Genetic Testing: Useful for Ruling It Out
Celiac disease requires specific genetic markers called HLA-DQ2 and HLA-DQ8. Nearly all people with celiac disease carry one or both. But here’s the key distinction: having these genes doesn’t mean you have celiac disease. About 30% to 40% of the general population carries them too, and only a small fraction ever develops the condition.
That makes genetic testing far more useful as a rule-out tool than a diagnostic one. If you test negative for both HLA-DQ2 and HLA-DQ8, it’s extremely unlikely you have or will ever develop celiac disease. Doctors most often order this test for people in gray-zone situations: family members of someone with celiac disease, people with inconclusive blood work, or those who were already gluten-free when initial testing was done and want to know if a full gluten challenge is even worth pursuing.
Testing for Wheat Allergy
Wheat allergy is a separate condition from celiac disease. It involves a different branch of the immune system, one that produces IgE antibodies and can trigger rapid allergic reactions like hives, swelling, or difficulty breathing. Two tests are commonly used.
- Blood test: Measures IgE antibodies specific to wheat protein. Elevated levels suggest an allergic response.
- Skin-prick test: A small amount of wheat protein is placed just under your skin with a tiny needle. Redness, swelling, or hives at the site within about 15 minutes indicates a likely wheat allergy.
If both of these come back negative and your celiac blood work is also normal, your doctor moves on to consider non-celiac gluten sensitivity.
Diagnosing Non-Celiac Gluten Sensitivity
This is where testing gets frustrating, because there is no specific blood test, biopsy, or biomarker for non-celiac gluten sensitivity (NCGS). It’s diagnosed entirely by exclusion: celiac disease is ruled out through negative antibody tests and no intestinal damage on biopsy, wheat allergy is ruled out through negative IgE and skin-prick tests, and your symptoms improve when you stop eating gluten.
The most rigorous diagnostic approach involves a double-blind, placebo-controlled food challenge. In this protocol, you first eliminate gluten and confirm your symptoms resolve. Then, over a structured period, you consume either gluten-containing capsules or identical-looking placebo capsules without knowing which is which. If symptoms return consistently with gluten but not with placebo, that confirms the sensitivity. In practice, this level of formality is more common in research settings. Most doctors in clinical practice rely on a simpler elimination and reintroduction approach, tracking whether your symptoms clearly correlate with gluten exposure.

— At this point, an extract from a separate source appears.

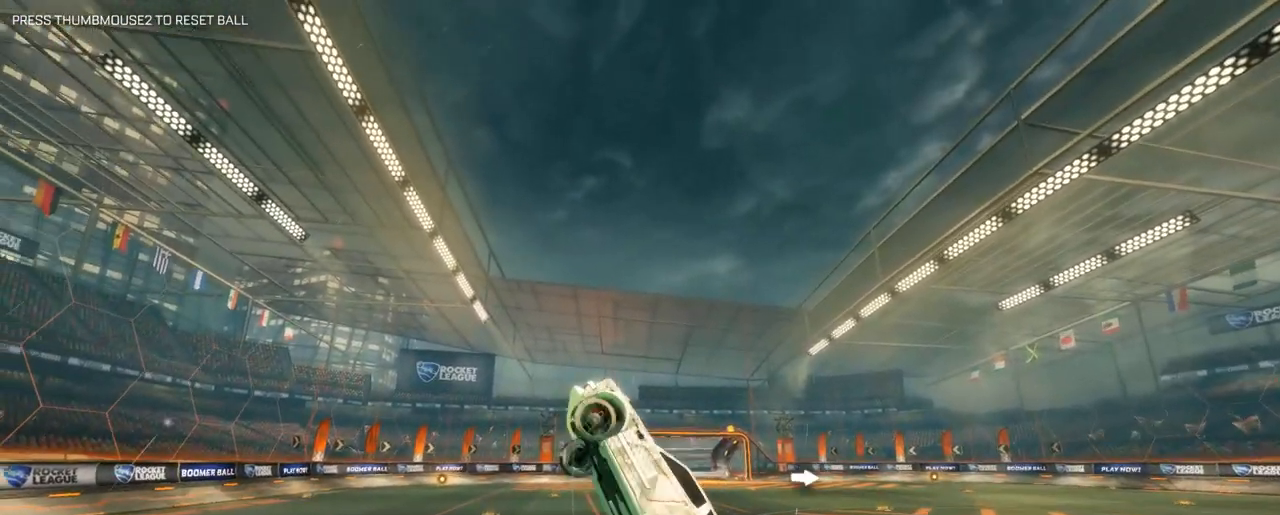
{"keys": ["a", "e", "space"], "mouse": ["left"], "mouse_move": "still", "events": []}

What the Testing Sequence Looks Like
If you go to your doctor reporting symptoms like bloating, diarrhea, fatigue, or brain fog after eating wheat or gluten-containing foods, the typical sequence unfolds like this. First, a celiac blood panel (tTG-IgA plus total IgA). If positive, you’re referred for an endoscopy and biopsy. If the biopsy confirms intestinal damage, you have a celiac diagnosis. If the blood panel is negative, your doctor checks for wheat allergy with IgE blood testing or a skin-prick test. If both celiac and wheat allergy are ruled out but your symptoms are real and consistent, the working diagnosis becomes non-celiac gluten sensitivity, confirmed by your response to a gluten-free diet.
The entire process, from first blood draw to final diagnosis, can take anywhere from a few weeks to several months depending on how quickly you get referrals, whether you need a gluten challenge, and how long the elimination diet takes to show clear results.